Baseada em mudanças nas leis de impostos, a UFRJ obteve aprovação da Receita Federal para fazer importações sem imposto, permitindo que outras pessoas façam compras internacionais em nome da universidade, sem perder a isenção fiscal.
Antes, os pesquisadores dependiam da cota de isenção ligada ao CNPq (Conselho Nacional de Desenvolvimento Científico e Tecnológico) para adquirir material, de máquinas a itens simples, sem taxas de importação. Porém, essa cota tem um limite.
Para Fernando Peregrino, pró-reitor de gestão da UFRJ, essa mudança é um avanço importante.
“Não existe mais um limite financeiro para as compras dos pesquisadores, o que deixará os processos mais rápidos. Além disso, isso não gera custos fiscais para o país. Agora, é importante que a Receita Federal faça essa regra valer para outras instituições públicas, o que faria muito sentido”, afirmou ele.
A Receita Federal não comentou se vai aplicar essa medida nacionalmente.

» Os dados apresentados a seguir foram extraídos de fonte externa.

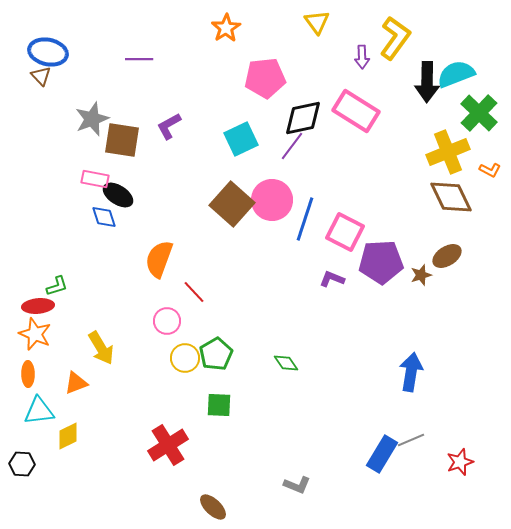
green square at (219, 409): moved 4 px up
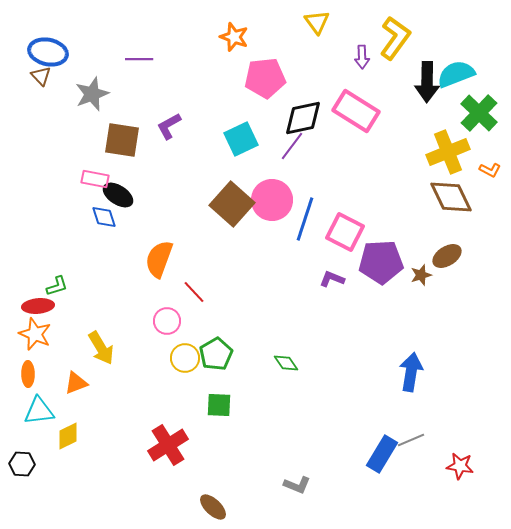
orange star at (226, 28): moved 8 px right, 9 px down; rotated 20 degrees counterclockwise
gray star at (92, 119): moved 25 px up
red star at (460, 462): moved 4 px down; rotated 28 degrees clockwise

Segundo a bióloga molecular e professora da USP (Universidade de São Paulo), Mayana Zatz, “as cotas do CNPq acabam ainda no começo do ano, o que é um absurdo. É importante saber que as compras para pesquisa no Brasil são só 0,1% do total de importações do país. Na Europa e nos Estados Unidos, quando um laboratório precisa de um produto, ele o recebe rapidamente. Aqui, o processo pode durar meses”.
A UFRJ vai usar a Fundação Coppetec para gerenciar as importações. Essa organização cuida dos recursos e representa a universidade perante a alfândega. Ela faz orçamentos, negocia com fornecedores estrangeiros, contrata frete e seguro, e realiza pagamentos. Todos os produtos importados fazem parte do patrimônio da universidade ao final dos projetos.
Para Mayana Zatz, essa iniciativa será muito importante para a pesquisa no Brasil. “Espero que a Receita permita que outras instituições adotem essa medida, o que ajudaria os pesquisadores sem custos extras para o país. Apenas seriam importados materiais de consumo aprovados”.
A professora, uma das mais reconhecidas do Brasil, destaca que a mobilização é para melhorar as condições de pesquisa, não para aumento salarial, com o objetivo de fortalecer a ciência nacional e a competitividade do Brasil.
Na mesma opinião está o físico e professor emérito da UFRJ, Luiz Davidovich. “Essa solução resolve um problema importante para a ciência brasileira. Recebemos recursos, mas não podemos comprar produtos necessários no exterior por causa dos limites. Isso não deve ser exclusivo da UFRJ; todas as instituições de ciência e tecnologia precisam disso. O Brasil precisa avançar em tecnologia e inovação”.
O Ministério da Fazenda já confirmou que apoia esse novo procedimento da UFRJ.
Segundo o pró-reitor Fernando Peregrino, os testes para importação direta já começaram e estão sendo muito mais rápidos para a universidade e seus pesquisadores.